Работая по совместительству зав. избой-читальней, которая находилась в помещении сельсовета, я должен был реализовывать государственные займы, на что мы имели контрольные цифры, предварительно планируя распределение облигаций между жителями по принципу материального достатка. И вот как-то заходит в избу-читальню наш самый "большой кулак" - Джидярян. Это был старик, имевший большой дом со множеством пристроек, сажал около 5 гектаров табака, нанимая большое количество батраков, и т. д. Я сообщаю ему его контрольную цифру на облигации госзайма (теперь не помню, в какой сумме она была выражена), он хмурится и громко заявляет: "а разве мы можем выиграть? Вот, сколько подписываемся, и все бестолку! На нас не выпадут выигрыши - мы кулаки!" Я спросил его: "А вы когда-нибудь проверяли по таблицам выигрышей свои облигации?"
-- Что проверять, и так ясно, что выигрыши не для нас, вот хочешь, проверь, - заявил он, протягивая пачку облигаций (кажется Третьего займа индустриализации).
Я стал проверять по таблицам и вдруг, надо же: облигация Джидара выиграла тысячу рублей! Признаться, мне было жалко, что такой выигрыш достался кулаку, но ничего не поделаешь. Зато я стал его изобличать в попытке сеять недоверие к Советской власти. Он притих, ему стало неудобно, поскольку в избе-читальне (это было на людях) было полно людей, и он как бы был пойман "с поличным"!
У Джидара был взрослый сын 20-25 лет. Как-то он приехал в сельсовет на своем красавце-жеребце, и, увидев меня, спросил: "Не хочешь прокатиться на нем?" В молодости я был неравнодушен к верховой езде, даже в райцентр, который был в Горячем Ключе, не раз ездил верхом, а однажды, возвращаясь оттуда поздно, заблудился в лесу и долго искал правильную дорогу. Между тем в этом районе было большое количество волков, и в случае их нападения, я мог и не отбиться своим наганом. Поэтому предложение сына Джидара мне было по душе, к тому же нужно было заехать домой, чтобы взять портфель. Я сел на коня и проскакал два квартала, отделявшие дом от сельсовета. Когда вернулся, снял правую ногу со стремени, но не успел поставить ее на землю, как мой жеребец чего-то испугался, рванулся с места. Я не успел еще вытащить левую ногу из стремени, но крепко держал в руках уздечку, хотя висел головой вниз. Конь закружился с невероятной быстротой, я не выпускал уздечку и левой рукой, с такой же быстротой, с какой вращался жеребец, отталкивался от земли между ногами коня.
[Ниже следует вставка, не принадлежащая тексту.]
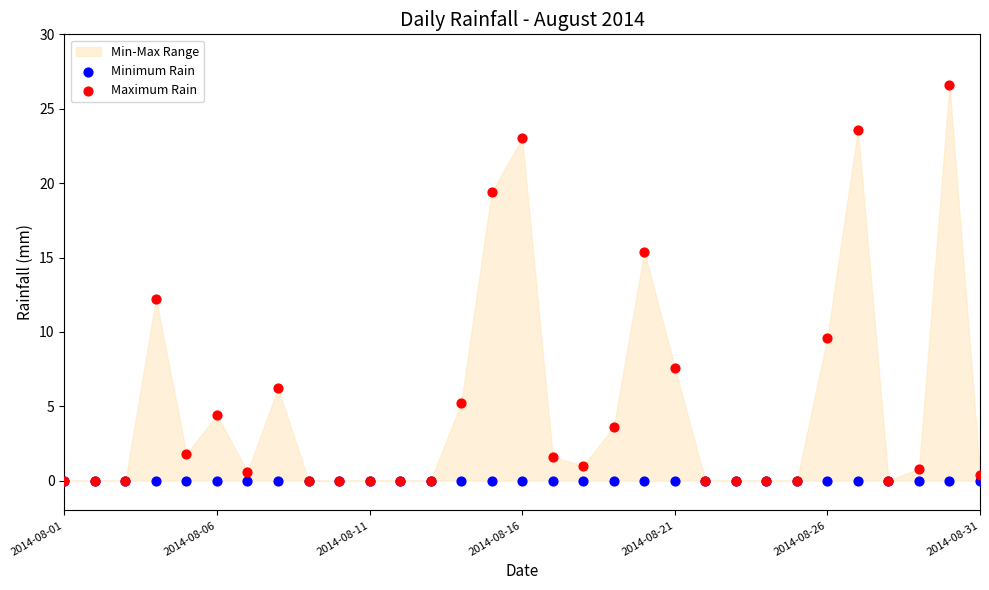

In the Maximum Rain series, what Y value is closest to 13?

12.2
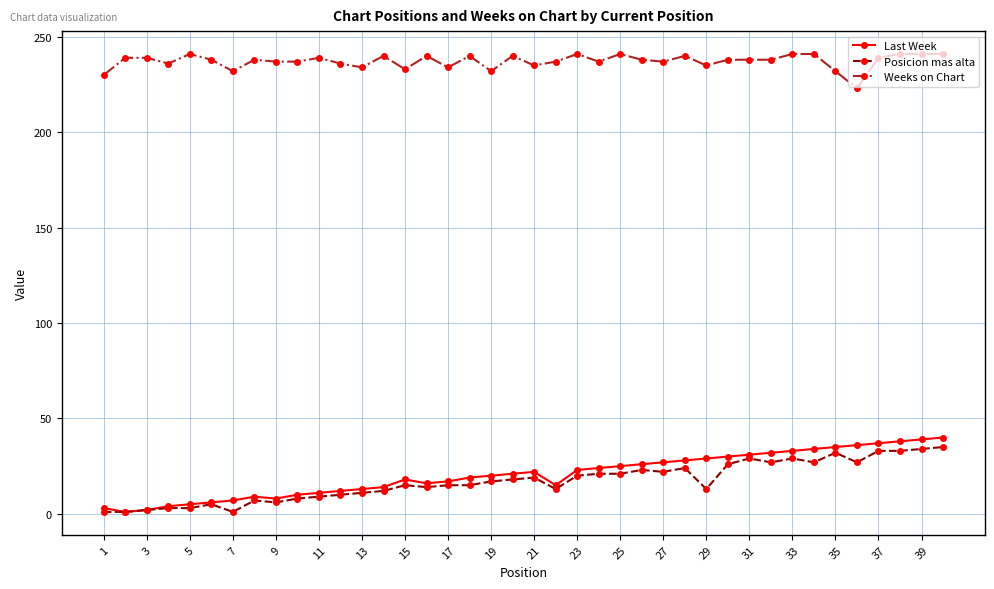

Which series has the widest spread of values?

Last Week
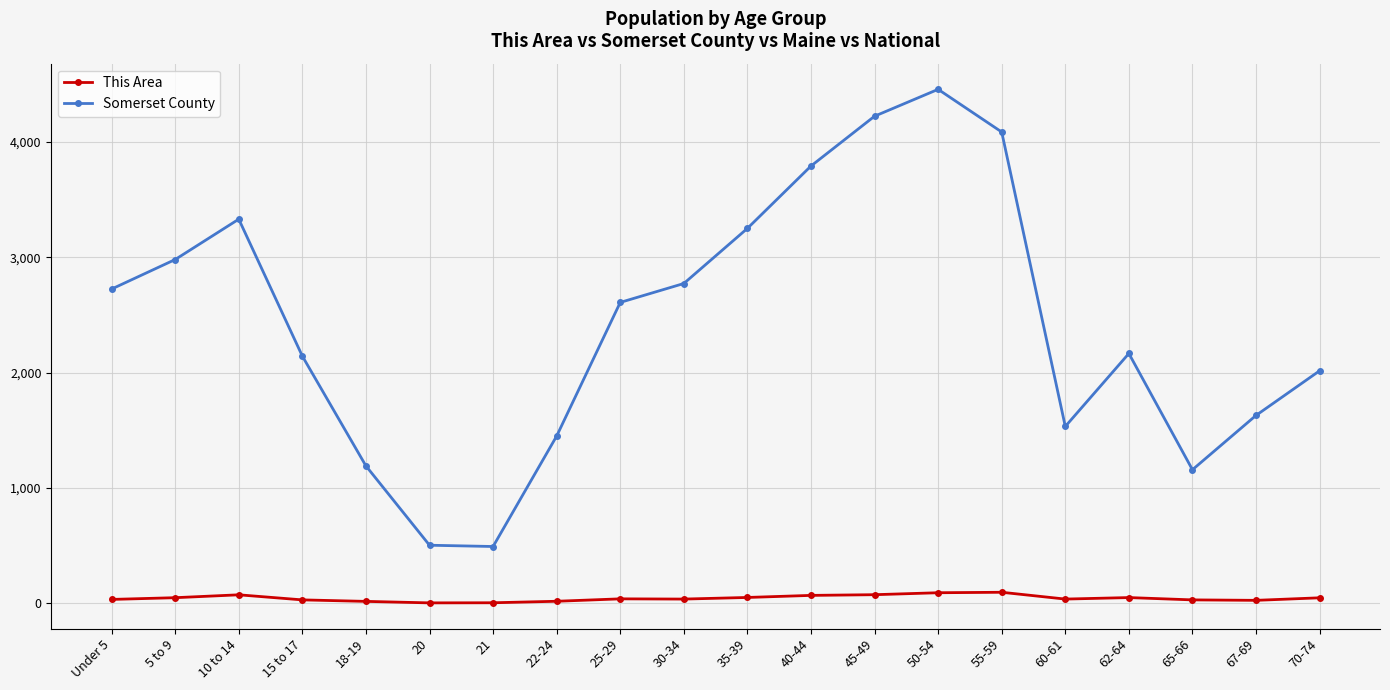

What is the difference between the highest and lowest values at 25-29?

2571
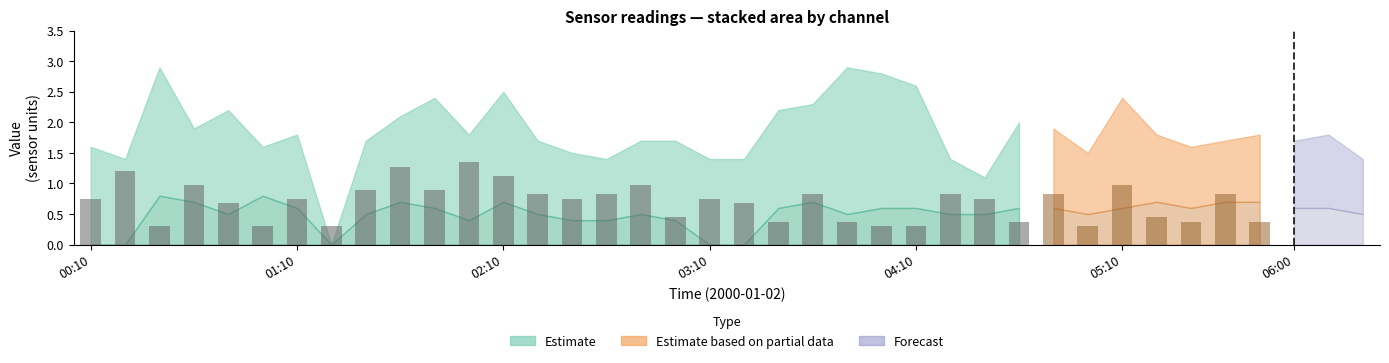

The value at 27 is 0.1. True or false?

False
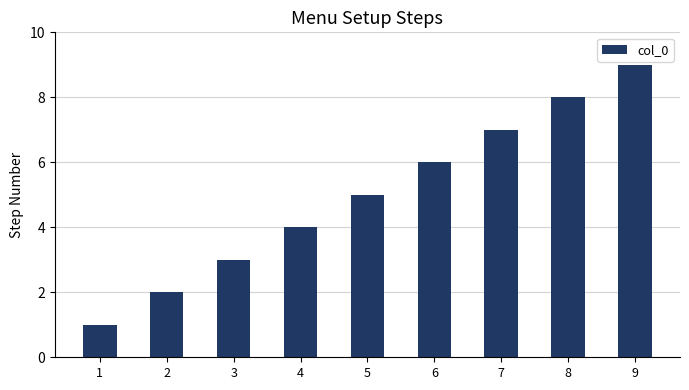

How many bars are there in total?

9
Так длилось, наверное, с минуту. Из сельсовета выбежали крестьяне, в том числе хозяин коня Джидарян, и укротили коня. Выпусти я уздечку, жеребец понес бы меня по многочисленным пням лесной дороги до своей конюшни на хуторе Джидарянов. Но такую дорогу на тот свет мне суждено было избежать.
Можно было привести много других эпизодов из моей жизни в Двенадцатом селе, но они вряд ли представляют интерес в наше время.